It may come as no surprise that I like to talk.

I remember a grueling silence my first year of teaching.  I had witnessed a situation involving a fellow teacher and an administrator's son. In question was a refused bird house entry into a contest. I was the key witness in the matter.

The principal sat with his fist neatly folded as he looked at me from the other side of his desk stone-faced.  I told what I had observed.  As I finished, he stared, wordless.  My mind quickly raced.  (Was I leaving out any important information? Was he wanting my opinion?) He continued his gaze while I squirmed in the nothingness.  And then I did what any normal person would do.  I started relaying the same account; again.

He cut me off about twenty seconds into my replay,  "You don't have to talk.  I heard you the first time".

No words have caught me quite off-guard like those words.  It's fourteen years later and I remember that conversation (if that's what you call it).  Of course it hasn't stopped me from telling and retelling even life's mundane events; sharing my thoughts on things earth shattering to the trivial.  My Dad has said my mom and I take longer to tell things than the actual event.

I talk too much when I'm nervous.

And I talk too much when I'm perfectly comfortable.

Because of my incessant talking, I listen too little.

Do you see a man who is hasty in his words? There is more hope for a fool than for him. -Proverbs 29:20  Youch!!! (exclamation and emphasis mine)

━━━━━━

Task set:
A. In the piece about talking too much, how many years later does the writer still remember the conversation with the principal?
B. List every person from the writer's own life who is mentioned in the piece about talking too much.
C. Please extend the piece about talking too much beyond its closing Proverbs quote.
The lines have nothing to do with what is asked here.

Data for analysis:
━━━━━━

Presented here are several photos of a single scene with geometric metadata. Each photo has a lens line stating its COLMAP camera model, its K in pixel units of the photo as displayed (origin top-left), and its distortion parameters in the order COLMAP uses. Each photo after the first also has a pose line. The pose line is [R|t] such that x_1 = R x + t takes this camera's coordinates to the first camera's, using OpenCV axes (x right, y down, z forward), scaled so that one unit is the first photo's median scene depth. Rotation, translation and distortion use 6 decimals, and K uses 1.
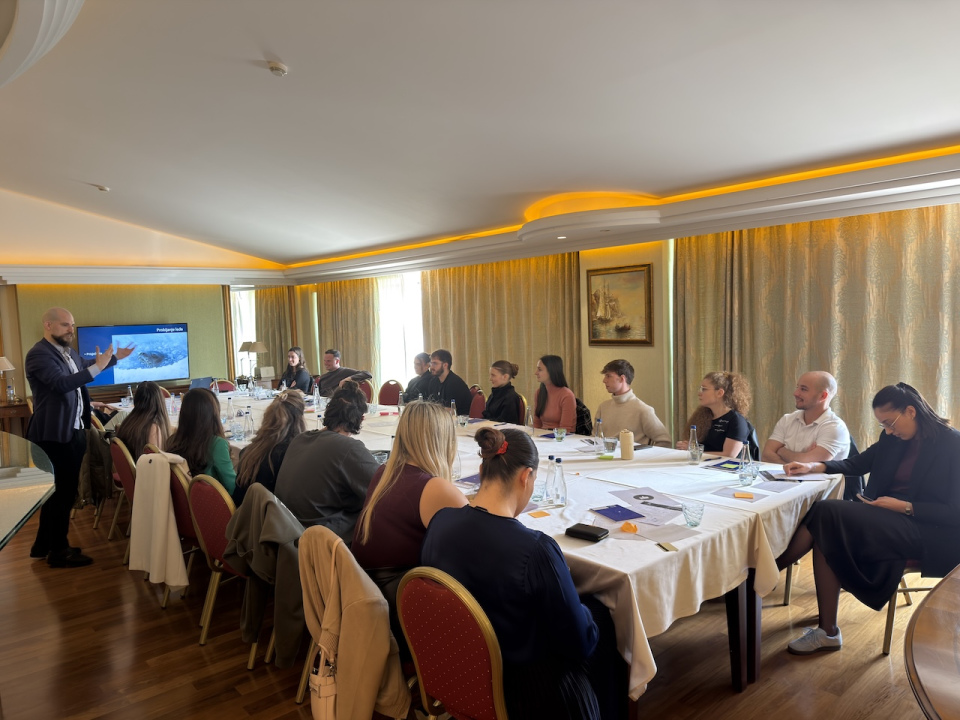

━━━━━━

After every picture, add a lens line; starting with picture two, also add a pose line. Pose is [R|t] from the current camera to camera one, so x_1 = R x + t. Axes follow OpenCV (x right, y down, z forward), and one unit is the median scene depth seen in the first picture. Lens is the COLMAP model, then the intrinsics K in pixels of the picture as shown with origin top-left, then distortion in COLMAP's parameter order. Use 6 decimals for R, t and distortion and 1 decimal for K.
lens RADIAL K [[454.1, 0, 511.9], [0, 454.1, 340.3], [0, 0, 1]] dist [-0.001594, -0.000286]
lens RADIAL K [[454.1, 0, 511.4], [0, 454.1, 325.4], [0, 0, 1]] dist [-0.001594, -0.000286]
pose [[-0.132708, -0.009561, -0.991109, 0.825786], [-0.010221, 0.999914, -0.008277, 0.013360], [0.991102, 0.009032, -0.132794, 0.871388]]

━━━━━━

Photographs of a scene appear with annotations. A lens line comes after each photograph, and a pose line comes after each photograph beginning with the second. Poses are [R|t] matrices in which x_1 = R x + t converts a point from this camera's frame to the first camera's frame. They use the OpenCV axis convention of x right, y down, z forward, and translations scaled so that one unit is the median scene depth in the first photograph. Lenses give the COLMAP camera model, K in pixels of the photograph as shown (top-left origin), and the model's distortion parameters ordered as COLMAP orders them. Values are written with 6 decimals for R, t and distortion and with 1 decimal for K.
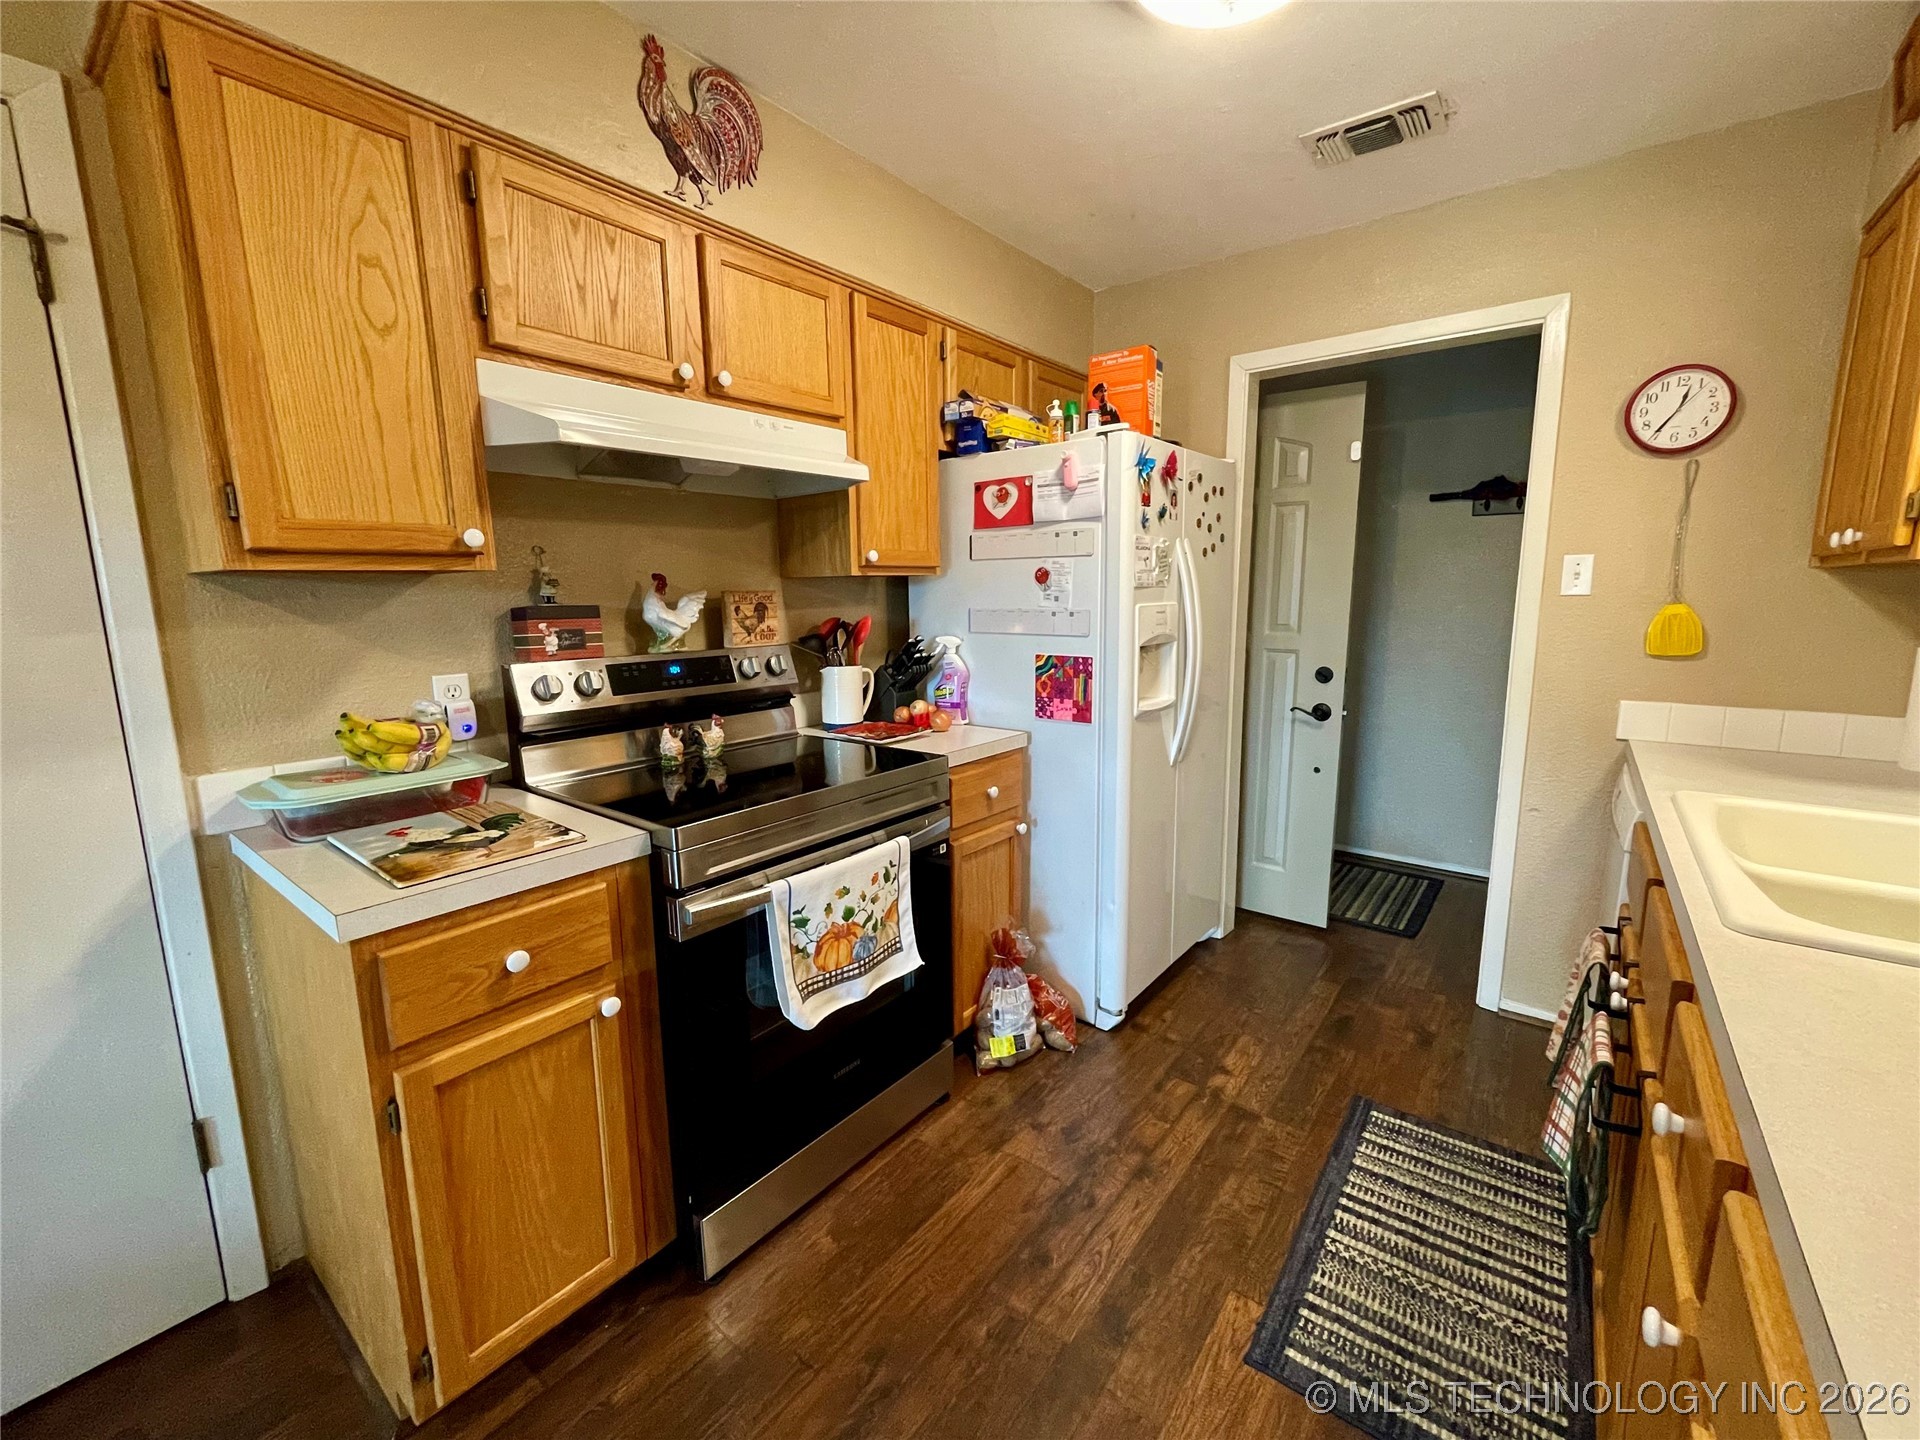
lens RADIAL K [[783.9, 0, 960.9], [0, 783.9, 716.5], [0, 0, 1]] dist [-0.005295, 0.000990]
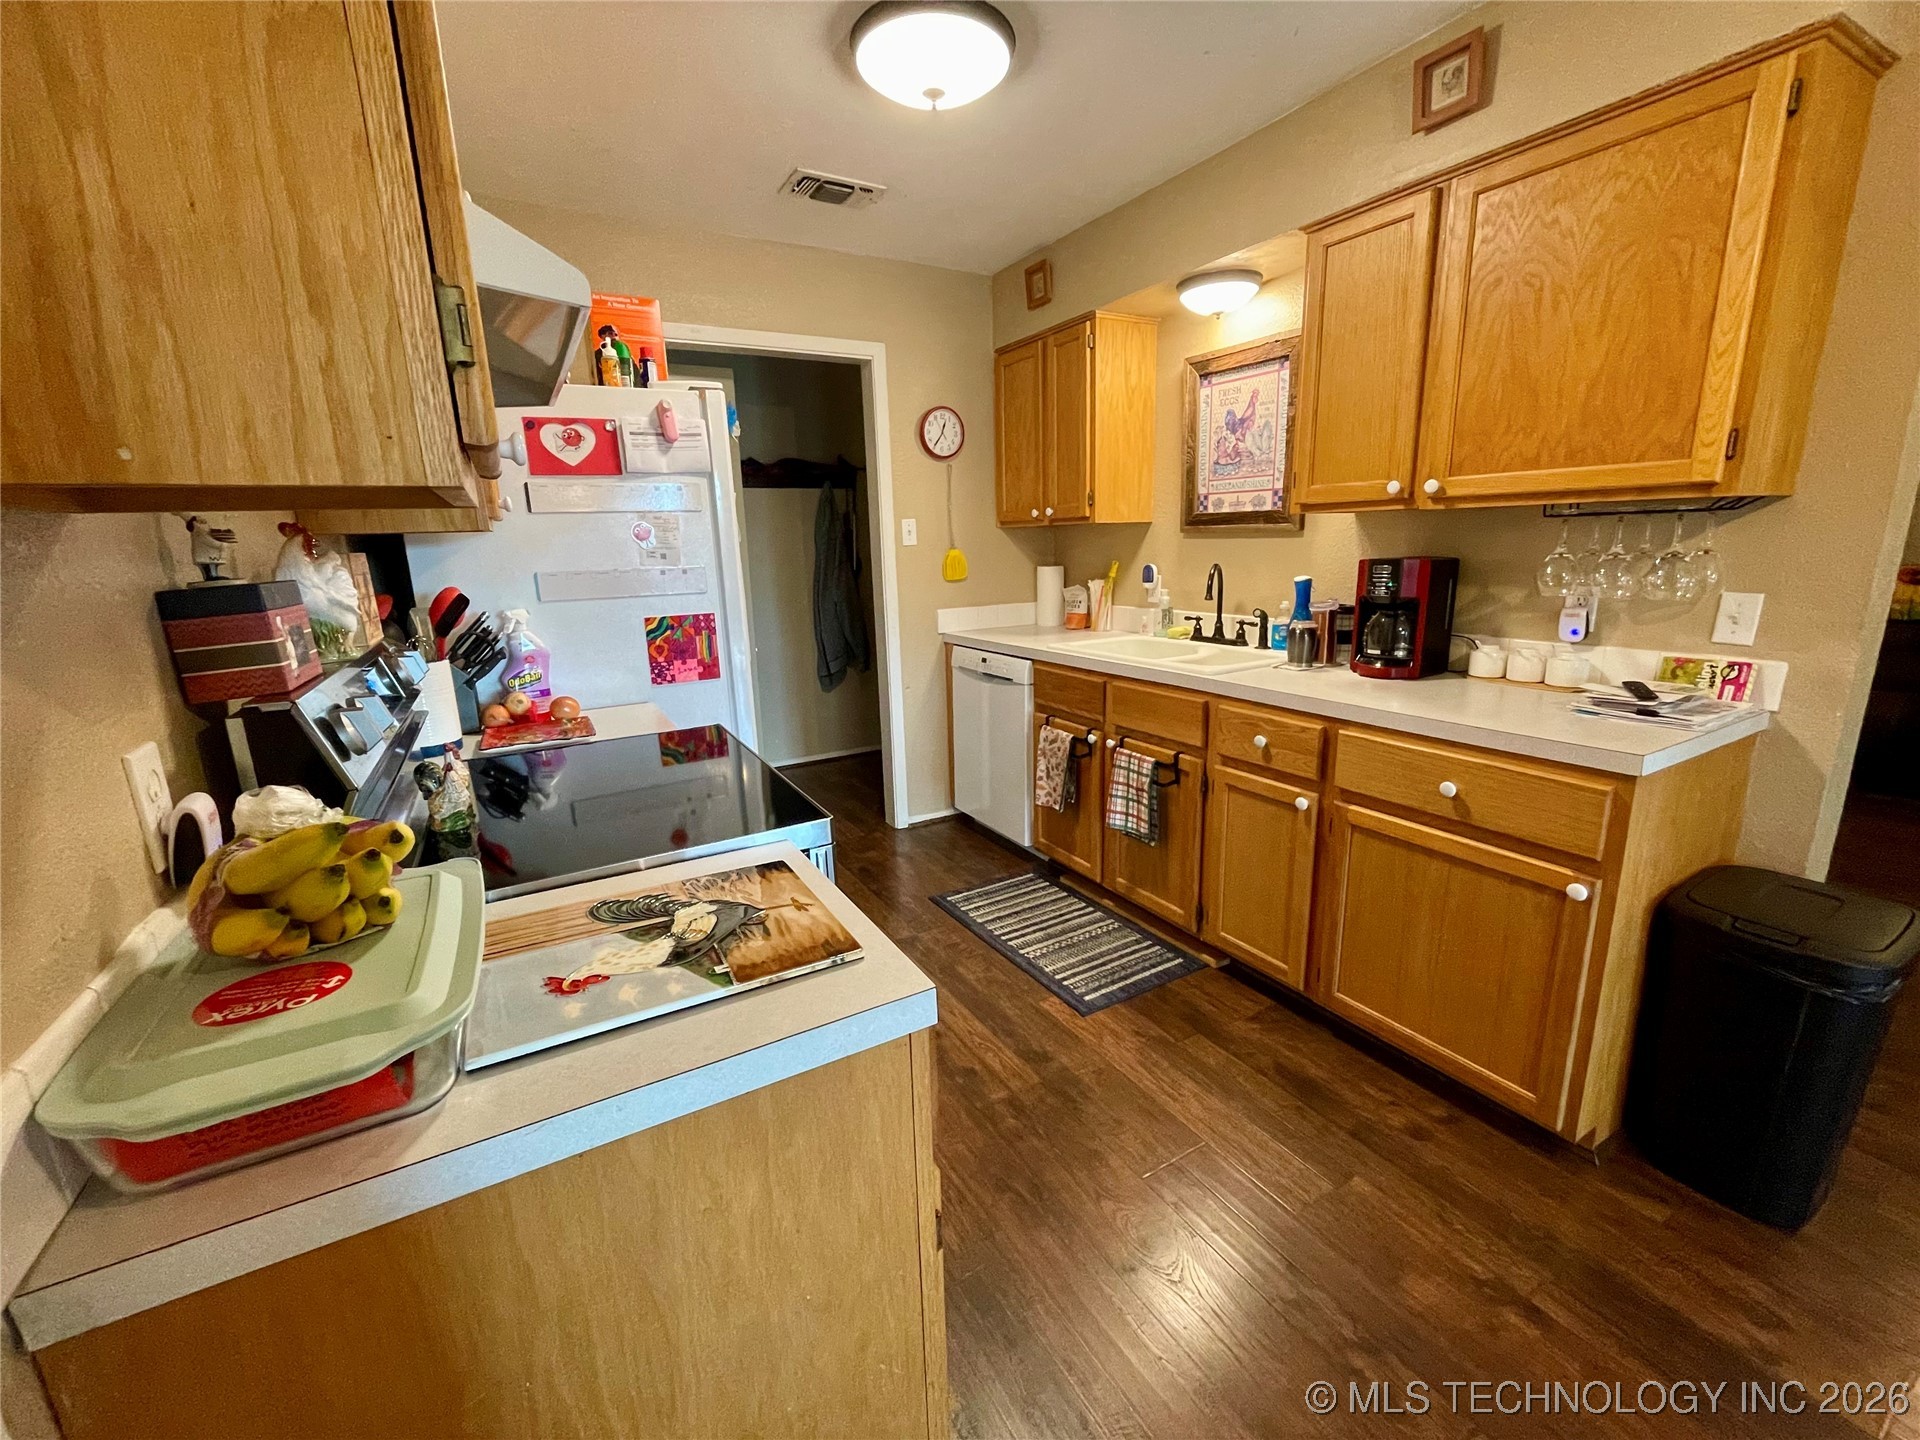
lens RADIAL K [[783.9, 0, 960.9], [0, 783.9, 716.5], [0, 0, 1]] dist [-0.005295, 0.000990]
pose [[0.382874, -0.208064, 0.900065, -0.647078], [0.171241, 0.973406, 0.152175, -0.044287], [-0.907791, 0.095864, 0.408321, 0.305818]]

━━━━━━

Results of the tasks:
A. Fourteen years.

B. A fellow teacher, an administrator's son, the principal, the writer's Dad, and the writer's mom.

C.
A fool takes no pleasure in understanding, but only in expressing his opinion.  -Proverbs 18:2

My prayer?  I don't exactly know;  I'm trying to say less. I simply know that anything God has to say, holds more value than my babbling and even my most thought-out words.  I want to learn to be silent.  And in the silence I want to hear.

I can't get out of my mind a time when I let silence speak.  A young woman I had never met, lost her four-year old son in a drowning accident.  He was in Hallie's Pre-K class.  Jason did the funeral.  I had rehearsed, as I often do, what I would say to her given the chance.  Those attending, exited by the casket to give their condolences to the grief-stricken woman. I knew that I had nothing to say though my heart ached for her.  So I simply grabbed her hand and held it for what seemed like eternity. It was one of the most powerful moments of my life.  In the silence God spoke for me.  He spoke to me.  That moment speaks to me still.

When have you been spoken to in the silence?